Laser Fusion Energy: The Future of NIF Lasers

Friday - September 29 2023, 16:01 UTC - 1 year ago

At the 2023 International Conference on Inertial Fusion Sciences and Applications, I have seen leaders of the LLNL NIF team showcase their 3 major results of using lasers to create fusion energy. For a more commercial application of this, LLNL and the National Nuclear Security Administration are planning to increase the power of the NIF system with the hope of achieving 10-20MJ or more in the future. Their success in this venture could result in a future of commercial inertial fusion energy.

I am attending the 2023 International Conference on Inertial Fusion Sciences and Applications where there have been numerous presentations by leaders of the LLNL NIF team. I have also spoken with several of the speakers.

The Big 3 recent results were: .

1. Aug 8, 2021 1.9 megajoules (MJ) of laser power was fired at a target which resulted in the release of 1.35 megajoules (0.72 return) .

2. Dec 5, 2022 2.05 megajoules was fired at a target which resulted in the release of 3.15 megajoules (1.54X gain) .

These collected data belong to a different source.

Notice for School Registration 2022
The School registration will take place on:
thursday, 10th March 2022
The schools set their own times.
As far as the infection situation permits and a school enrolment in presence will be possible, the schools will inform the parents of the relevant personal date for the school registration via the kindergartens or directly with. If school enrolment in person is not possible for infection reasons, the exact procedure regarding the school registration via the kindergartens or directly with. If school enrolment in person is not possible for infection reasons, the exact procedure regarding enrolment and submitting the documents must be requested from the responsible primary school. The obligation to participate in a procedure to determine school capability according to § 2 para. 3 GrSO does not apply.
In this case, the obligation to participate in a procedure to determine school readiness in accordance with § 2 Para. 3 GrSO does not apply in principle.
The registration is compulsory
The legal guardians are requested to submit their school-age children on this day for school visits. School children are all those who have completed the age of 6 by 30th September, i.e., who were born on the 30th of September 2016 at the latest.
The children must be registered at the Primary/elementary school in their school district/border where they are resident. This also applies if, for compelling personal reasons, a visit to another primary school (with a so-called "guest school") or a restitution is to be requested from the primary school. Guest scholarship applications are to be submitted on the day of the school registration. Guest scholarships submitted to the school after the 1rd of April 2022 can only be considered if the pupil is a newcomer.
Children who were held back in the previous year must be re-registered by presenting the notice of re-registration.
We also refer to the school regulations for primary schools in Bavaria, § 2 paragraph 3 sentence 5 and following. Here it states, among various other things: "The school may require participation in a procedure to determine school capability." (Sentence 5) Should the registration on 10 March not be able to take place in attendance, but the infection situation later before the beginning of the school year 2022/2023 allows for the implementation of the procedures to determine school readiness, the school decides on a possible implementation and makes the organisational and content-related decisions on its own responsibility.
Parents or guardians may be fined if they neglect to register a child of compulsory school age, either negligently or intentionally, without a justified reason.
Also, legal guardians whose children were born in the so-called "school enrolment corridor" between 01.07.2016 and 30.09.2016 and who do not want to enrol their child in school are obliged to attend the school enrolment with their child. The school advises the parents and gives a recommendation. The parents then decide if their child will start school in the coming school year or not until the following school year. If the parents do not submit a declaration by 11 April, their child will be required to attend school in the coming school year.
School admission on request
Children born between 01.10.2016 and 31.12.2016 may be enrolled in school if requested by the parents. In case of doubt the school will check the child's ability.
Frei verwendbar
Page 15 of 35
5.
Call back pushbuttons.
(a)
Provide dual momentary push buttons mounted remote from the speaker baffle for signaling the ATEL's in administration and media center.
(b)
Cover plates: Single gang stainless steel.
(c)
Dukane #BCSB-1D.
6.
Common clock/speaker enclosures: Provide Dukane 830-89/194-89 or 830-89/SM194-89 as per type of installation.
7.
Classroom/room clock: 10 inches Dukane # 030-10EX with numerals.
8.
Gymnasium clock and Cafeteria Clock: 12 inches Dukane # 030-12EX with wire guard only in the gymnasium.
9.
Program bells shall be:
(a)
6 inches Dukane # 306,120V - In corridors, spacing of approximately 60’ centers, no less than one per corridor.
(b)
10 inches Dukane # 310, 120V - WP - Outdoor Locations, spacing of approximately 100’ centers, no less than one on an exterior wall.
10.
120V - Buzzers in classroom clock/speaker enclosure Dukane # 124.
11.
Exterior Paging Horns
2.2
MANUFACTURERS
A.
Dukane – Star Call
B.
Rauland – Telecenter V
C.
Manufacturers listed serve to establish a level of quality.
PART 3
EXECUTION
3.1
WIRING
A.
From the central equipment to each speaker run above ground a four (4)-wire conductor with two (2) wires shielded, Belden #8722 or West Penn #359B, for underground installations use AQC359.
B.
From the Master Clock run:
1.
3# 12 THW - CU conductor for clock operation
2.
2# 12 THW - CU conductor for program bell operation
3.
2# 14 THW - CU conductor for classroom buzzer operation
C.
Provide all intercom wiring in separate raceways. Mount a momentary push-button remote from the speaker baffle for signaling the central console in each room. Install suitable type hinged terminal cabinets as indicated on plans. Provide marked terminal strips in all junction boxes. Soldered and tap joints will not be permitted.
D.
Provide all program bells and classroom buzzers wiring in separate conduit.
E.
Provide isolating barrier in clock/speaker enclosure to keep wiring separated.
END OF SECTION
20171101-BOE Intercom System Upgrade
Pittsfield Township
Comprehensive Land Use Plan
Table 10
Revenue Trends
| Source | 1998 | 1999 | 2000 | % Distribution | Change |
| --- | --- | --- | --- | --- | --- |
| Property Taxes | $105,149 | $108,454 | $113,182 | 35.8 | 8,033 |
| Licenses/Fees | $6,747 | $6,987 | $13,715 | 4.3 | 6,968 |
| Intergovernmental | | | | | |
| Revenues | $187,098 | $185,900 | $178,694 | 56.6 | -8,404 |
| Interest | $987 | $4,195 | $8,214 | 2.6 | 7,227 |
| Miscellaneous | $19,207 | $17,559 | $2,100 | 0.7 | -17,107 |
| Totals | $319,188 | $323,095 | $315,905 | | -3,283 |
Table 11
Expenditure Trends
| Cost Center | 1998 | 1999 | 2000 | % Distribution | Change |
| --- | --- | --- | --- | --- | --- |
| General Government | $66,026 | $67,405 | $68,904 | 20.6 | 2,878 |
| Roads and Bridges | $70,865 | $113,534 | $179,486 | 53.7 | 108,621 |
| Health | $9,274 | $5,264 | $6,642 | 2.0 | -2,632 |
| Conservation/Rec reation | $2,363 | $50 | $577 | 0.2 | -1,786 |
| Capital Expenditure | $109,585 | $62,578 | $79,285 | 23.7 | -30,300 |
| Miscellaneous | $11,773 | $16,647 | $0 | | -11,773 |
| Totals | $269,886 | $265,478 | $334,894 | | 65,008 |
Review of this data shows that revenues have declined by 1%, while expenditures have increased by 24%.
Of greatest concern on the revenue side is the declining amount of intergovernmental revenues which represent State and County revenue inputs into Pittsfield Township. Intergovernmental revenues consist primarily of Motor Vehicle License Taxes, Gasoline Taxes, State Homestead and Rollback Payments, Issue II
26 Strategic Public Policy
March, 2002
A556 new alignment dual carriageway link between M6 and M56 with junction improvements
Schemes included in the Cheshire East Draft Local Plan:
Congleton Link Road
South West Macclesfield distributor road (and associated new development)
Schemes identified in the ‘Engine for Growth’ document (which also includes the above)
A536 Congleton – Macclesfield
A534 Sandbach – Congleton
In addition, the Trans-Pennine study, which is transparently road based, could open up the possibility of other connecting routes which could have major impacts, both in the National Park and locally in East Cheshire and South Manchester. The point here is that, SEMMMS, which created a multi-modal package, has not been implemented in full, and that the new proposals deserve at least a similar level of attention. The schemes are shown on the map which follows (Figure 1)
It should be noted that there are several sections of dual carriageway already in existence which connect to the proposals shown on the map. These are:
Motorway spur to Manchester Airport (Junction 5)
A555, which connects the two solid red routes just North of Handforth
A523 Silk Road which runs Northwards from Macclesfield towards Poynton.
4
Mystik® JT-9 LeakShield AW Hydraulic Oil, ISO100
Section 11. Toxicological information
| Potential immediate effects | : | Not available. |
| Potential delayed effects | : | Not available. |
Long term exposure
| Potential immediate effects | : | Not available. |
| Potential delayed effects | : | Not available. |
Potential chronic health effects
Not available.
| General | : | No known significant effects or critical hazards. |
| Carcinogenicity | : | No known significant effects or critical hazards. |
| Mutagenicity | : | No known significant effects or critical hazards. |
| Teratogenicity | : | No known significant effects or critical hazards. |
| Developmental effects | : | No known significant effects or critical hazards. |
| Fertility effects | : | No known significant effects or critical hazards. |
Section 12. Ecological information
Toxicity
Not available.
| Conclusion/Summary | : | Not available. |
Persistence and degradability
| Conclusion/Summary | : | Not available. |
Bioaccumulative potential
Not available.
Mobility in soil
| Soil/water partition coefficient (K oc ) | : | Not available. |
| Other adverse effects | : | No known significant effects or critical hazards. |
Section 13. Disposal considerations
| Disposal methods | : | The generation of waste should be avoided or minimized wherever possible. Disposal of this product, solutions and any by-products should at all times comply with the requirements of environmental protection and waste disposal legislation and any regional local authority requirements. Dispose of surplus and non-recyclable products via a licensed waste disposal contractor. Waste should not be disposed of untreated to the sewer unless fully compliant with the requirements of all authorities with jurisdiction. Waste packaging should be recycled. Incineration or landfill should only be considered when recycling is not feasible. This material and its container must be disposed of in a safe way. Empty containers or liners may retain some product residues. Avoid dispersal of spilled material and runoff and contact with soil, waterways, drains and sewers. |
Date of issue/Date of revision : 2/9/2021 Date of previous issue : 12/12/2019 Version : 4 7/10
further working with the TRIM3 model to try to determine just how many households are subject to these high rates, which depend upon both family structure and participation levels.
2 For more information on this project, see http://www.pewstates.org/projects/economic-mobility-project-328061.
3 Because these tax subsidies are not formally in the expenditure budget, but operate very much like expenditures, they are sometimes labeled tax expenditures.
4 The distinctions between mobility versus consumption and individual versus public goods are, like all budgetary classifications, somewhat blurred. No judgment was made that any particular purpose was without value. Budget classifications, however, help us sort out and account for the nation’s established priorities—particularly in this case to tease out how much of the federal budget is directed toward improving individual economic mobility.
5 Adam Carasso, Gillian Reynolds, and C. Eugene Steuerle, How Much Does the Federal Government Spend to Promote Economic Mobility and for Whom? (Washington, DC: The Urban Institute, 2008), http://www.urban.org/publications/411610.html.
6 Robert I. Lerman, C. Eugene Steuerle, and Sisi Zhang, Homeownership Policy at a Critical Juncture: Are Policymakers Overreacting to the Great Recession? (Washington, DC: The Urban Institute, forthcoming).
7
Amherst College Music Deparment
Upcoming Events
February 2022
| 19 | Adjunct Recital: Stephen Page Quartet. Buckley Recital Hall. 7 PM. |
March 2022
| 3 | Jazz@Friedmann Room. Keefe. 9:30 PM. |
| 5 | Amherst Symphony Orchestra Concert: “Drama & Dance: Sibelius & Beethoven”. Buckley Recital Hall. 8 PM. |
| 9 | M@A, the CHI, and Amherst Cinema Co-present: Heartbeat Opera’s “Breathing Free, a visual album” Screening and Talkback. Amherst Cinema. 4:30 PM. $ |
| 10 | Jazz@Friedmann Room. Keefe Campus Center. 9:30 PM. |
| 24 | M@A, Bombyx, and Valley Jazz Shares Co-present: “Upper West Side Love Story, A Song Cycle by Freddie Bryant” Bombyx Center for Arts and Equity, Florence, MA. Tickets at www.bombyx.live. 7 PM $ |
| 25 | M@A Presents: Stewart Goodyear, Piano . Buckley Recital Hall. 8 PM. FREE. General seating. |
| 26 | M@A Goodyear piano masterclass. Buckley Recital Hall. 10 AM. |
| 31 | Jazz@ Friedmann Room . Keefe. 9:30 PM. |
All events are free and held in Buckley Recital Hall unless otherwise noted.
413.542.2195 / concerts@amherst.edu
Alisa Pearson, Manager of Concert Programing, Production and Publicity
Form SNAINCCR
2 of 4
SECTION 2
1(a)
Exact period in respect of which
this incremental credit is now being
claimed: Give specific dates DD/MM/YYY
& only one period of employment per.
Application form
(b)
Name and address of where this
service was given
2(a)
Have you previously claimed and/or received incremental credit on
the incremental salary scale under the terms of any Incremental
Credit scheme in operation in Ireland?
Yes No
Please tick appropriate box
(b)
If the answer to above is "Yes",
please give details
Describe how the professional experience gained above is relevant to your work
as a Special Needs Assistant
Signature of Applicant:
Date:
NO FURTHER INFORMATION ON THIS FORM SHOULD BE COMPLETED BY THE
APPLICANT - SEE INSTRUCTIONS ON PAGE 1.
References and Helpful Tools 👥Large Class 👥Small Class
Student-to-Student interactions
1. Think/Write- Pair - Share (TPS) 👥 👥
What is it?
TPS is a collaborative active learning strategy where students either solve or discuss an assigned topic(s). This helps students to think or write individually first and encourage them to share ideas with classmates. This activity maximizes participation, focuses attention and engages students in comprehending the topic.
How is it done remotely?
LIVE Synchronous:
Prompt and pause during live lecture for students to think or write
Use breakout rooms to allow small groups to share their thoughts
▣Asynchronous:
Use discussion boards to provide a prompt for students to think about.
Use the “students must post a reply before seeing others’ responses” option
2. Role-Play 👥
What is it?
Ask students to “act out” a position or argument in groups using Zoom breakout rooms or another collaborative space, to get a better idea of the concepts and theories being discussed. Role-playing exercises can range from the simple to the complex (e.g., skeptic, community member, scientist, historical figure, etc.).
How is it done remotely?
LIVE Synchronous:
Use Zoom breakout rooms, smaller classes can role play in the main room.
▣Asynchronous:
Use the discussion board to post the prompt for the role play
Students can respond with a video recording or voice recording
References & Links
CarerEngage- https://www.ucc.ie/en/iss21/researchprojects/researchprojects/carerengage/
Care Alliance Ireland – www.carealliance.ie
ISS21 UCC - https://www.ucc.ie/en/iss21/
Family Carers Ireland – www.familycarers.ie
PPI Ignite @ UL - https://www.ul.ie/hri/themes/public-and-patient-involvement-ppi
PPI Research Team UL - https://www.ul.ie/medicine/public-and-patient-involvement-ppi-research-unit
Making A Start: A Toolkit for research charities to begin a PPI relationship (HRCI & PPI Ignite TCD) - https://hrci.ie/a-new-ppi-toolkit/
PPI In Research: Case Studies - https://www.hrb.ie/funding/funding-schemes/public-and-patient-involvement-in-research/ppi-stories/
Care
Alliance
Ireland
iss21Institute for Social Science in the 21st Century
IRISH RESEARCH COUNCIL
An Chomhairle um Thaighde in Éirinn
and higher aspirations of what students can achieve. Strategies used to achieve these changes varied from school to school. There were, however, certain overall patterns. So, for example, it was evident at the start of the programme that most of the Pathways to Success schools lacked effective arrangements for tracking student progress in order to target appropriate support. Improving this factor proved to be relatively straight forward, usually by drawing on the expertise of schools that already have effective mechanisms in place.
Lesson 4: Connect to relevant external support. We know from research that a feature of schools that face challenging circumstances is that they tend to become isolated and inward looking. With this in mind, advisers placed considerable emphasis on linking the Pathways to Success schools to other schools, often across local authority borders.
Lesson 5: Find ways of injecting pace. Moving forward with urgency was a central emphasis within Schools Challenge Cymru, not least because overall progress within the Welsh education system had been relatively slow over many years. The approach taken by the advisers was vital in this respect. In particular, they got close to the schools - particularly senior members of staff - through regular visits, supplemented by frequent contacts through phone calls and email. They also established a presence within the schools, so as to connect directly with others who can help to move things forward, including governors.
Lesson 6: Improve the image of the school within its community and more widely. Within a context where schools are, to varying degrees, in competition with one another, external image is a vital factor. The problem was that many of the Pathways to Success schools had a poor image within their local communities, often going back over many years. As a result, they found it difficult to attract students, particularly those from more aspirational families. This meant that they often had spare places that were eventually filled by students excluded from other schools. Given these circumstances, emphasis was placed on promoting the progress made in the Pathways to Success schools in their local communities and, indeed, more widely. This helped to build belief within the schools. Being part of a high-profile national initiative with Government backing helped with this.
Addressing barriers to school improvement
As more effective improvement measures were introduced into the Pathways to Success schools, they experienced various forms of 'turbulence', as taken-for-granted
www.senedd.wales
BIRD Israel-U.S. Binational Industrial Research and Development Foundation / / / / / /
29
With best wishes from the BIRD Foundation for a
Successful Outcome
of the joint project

3. July 30, 2023 2.05 megajoules was fired at a target which resulted in the release of 3.88 megajoules (1.9X gain)After Aug 8, 2021 there were several shots that did not reach a megajoule of returned power. There was a lot of work improving the targets and adjusting how the lasers were fired. The power of the entire system was increased by 8% from 1.9 MJ to 2.05 MJ. The quality of the targets had to be improved. They had to prevent three different major kinds of errors.

Keeping the system working at 2.05MJ or even 1.9MJ is difficult. The system is operating beyond its designed levels of 1.8MJ. The NIF system has damage that has to be repaired after shots are made.

There is software autotuning to calculate the adjustments to the laser pulse the target (holhraum).

There are plans to increase the power to 3 MJ which would conservatively deliver more than a 10X gain and 30 MJ.

They have already prepared the NIF lasers and facility to operate with 2.2 MJ shots. The first 2.2 MJ shot are calculated to deliver 5-10 MJ. Modifying the target shape from a pill capsule like shape to one with a wide centerline with two stacked trapezoids (Frustraum) could deliver over 10 MJ using 2.2 MJ of laser power.

Tests have been made that indicate the current system could reach 2.6 MJ with fresh amplifier glass lens. NIF has bought and stored all of the original production of amplifier glass. The 2.6 MJ (and any midpoint between 2.2 MJ and 3MJ) has not been funded or approved. However, it would offer a lot of fusion bang for the buck to go to 2.6 MJ and then to make the modifications for 3 MJ. Timing and schedules are all highly uncertain but 2 years at 2.2MJ and then 2 years of testing at 2.6MJ makes sense to me. A .

There is still selections and approvals to be made on how to perform higher power or high energy work.

The National Nuclear Security Administration (NNSA) makes the decisions about LLNL operations. Since its inception in 1952, LLNL’s defining responsibility has been national security — ensuring the safety, security and effectiveness of the nation’s nuclear stockpile. Nuclear Stockpile sustainment is still the main role.

LLNL’s mission has broadened in recent years, as dangers ranging from nuclear proliferation and terrorism to cyber-attacks and climate change increasingly threaten national security and global stability.

LLNL developing and proving that laser nuclear fusion is promising for potential commercial energy generation is greatly appreciated.

Future of NIF Laser Fusion .

I think that the campaigns to increase NIF power to 2.6 MJ and to 3 MJ makes a lot of sense. It could also achieve 10-20MJ or more at 2.6MJ and at 3MJ. That would demonstrate conclusively that industrial inertial fusion energy is technically feasible, and directs focus on producing energy for commercial or military use.